* **Exercise details**: An identical copy of the data below is needed.

::::::::

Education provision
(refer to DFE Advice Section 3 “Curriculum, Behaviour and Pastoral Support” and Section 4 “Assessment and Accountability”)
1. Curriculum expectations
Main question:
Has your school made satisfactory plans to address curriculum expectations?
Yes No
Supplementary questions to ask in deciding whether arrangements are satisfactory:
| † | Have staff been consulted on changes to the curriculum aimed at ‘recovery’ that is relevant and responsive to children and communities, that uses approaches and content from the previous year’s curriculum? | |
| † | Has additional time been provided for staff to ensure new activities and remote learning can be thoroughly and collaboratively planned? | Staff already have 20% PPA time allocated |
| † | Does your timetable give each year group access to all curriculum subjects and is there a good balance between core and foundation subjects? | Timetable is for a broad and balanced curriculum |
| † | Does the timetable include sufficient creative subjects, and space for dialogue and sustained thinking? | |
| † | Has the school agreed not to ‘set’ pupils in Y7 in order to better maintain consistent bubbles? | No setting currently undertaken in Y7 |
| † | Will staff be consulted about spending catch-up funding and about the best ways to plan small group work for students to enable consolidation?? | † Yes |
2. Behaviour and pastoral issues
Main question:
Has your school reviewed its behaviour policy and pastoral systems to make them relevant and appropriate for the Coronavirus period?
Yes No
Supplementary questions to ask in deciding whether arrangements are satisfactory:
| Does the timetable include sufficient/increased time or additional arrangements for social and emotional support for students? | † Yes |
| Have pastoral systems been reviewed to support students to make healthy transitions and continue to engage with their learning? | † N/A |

::::::::

* **Result for this exercise**:
Education provision
(refer to DFE Advice Section 3 “Curriculum, Behaviour and Pastoral Support” and Section 4 “Assessment and Accountability”)
1. Curriculum expectations
Main question:
Has your school made satisfactory plans to address curriculum expectations?
Yes No
Supplementary questions to ask in deciding whether arrangements are satisfactory:
| † | Have staff been consulted on changes to the curriculum aimed at ‘recovery’ that is relevant and responsive to children and communities, that uses approaches and content from the previous year’s curriculum? | |
| † | Has additional time been provided for staff to ensure new activities and remote learning can be thoroughly and collaboratively planned? | Staff already have 20% PPA time allocated |
| † | Does your timetable give each year group access to all curriculum subjects and is there a good balance between core and foundation subjects? | Timetable is for a broad and balanced curriculum |
| † | Does the timetable include sufficient creative subjects, and space for dialogue and sustained thinking? | |
| † | Has the school agreed not to ‘set’ pupils in Y7 in order to better maintain consistent bubbles? | No setting currently undertaken in Y7 |
| † | Will staff be consulted about spending catch-up funding and about the best ways to plan small group work for students to enable consolidation?? | † Yes |
2. Behaviour and pastoral issues
Main question:
Has your school reviewed its behaviour policy and pastoral systems to make them relevant and appropriate for the Coronavirus period?
Yes No
Supplementary questions to ask in deciding whether arrangements are satisfactory:
| Does the timetable include sufficient/increased time or additional arrangements for social and emotional support for students? | † Yes |
| Have pastoral systems been reviewed to support students to make healthy transitions and continue to engage with their learning? | † N/A |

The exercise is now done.